A 44-year-old St. Louis Park man is facing a felony charge of second-degree assault after he admitted to displaying an assault weapon to trick-or-treaters because he believed they had taken candy from his child.
According to the criminal complaint, police were called to the intersection of 27th Street and Brunswick Avenue at about 9:15 p.m. on Halloween to a report of possible shots fired. Upon arrival, police spoke with several children who said a man had pulled over and yelled at their group of friends before pulling out a long gun. They said they fled and scattered, and one witness claimed to hear five shots.
The description of the man and his passenger matched the description of a man who had recently been stopped a block away for driving erratically. Police say that during that encounter, Orrin John Hager told police he was looking for "older kids."
Officers then went to Hager's home and found he was eager to tell officers what had happened, saying he was very angry that candy was stolen from his child.

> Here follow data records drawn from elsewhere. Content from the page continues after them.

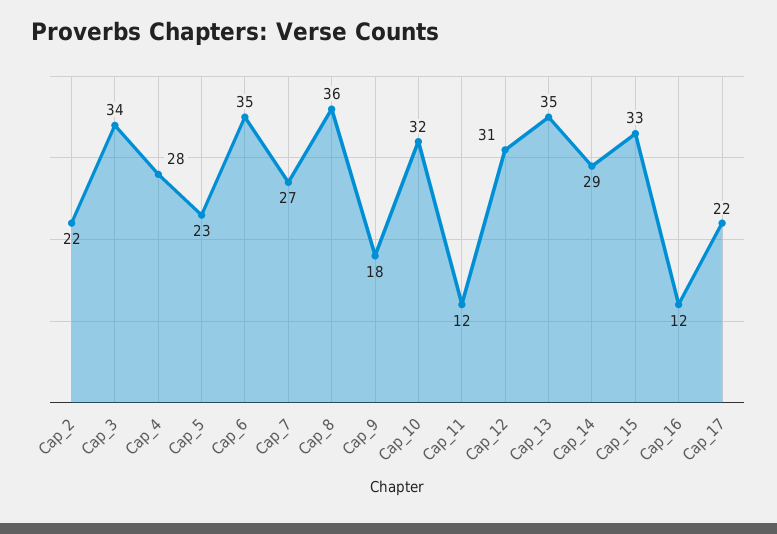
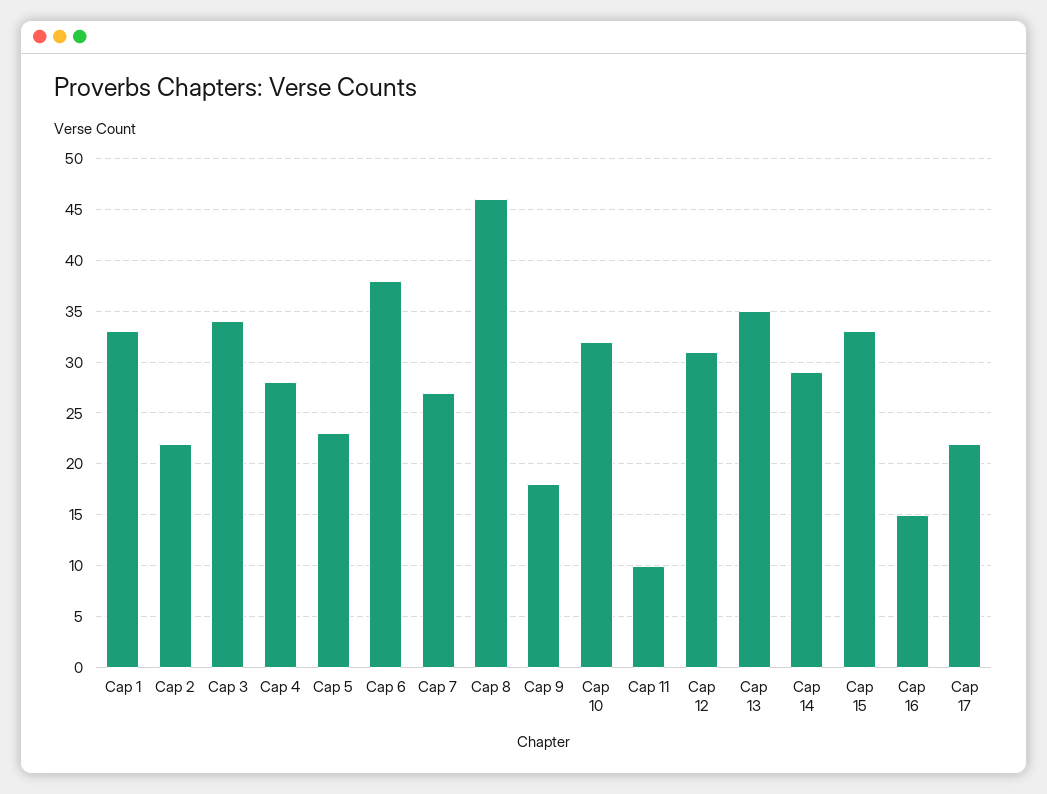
  {
    "Cap_2": 22,
    "Cap_3": 34,
    "Cap_4": 28,
    "Cap_5": 23,
-   "Cap_6": 35,
+   "Cap_6": 38,
    "Cap_7": 27,
-   "Cap_8": 36,
+   "Cap_8": 46,
    "Cap_9": 18,
    "Cap_10": 32,
-   "Cap_11": 12,
+   "Cap_11": 10,
    "Cap_12": 31,
    "Cap_13": 35,
    "Cap_14": 29,
    "Cap_15": 33,
-   "Cap_16": 12,
+   "Cap_16": 15,
-   "Cap_17": 22
+   "Cap_17": 22,
+   "Cap 1": 33
  }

Hager told officers he got into his car to find the "kids" that were responsible, and eventually came upon the group of trick-or-treaters he believed to be responsible. He said he got out of his car to confront them, but he said they did not take him seriously and gave him "attitude."
Investigators say Hager admitted to going back into the car to get a gun from the passenger compartment, adding that his wife and two children were in the car at the time. He says he held the gun by his side but never pointed it or fired it.
After the group fled, Hager said he got back into his car and followed one of the kids he believed to be responsible for the candy theft but eventually put the gun in his trunk and went home. He was heading home when he was stopped by police over his driving.
Police arrested Hager and took custody of the weapon, which was described as an AK047 style assault weapon. It was not loaded, and officers found the sound of shots fired was unrelated to the case.
Hager was booked into jail, but is now out on bond. If convicted, he could face a maximum penalty of seven years in prison and a $14,000 fine.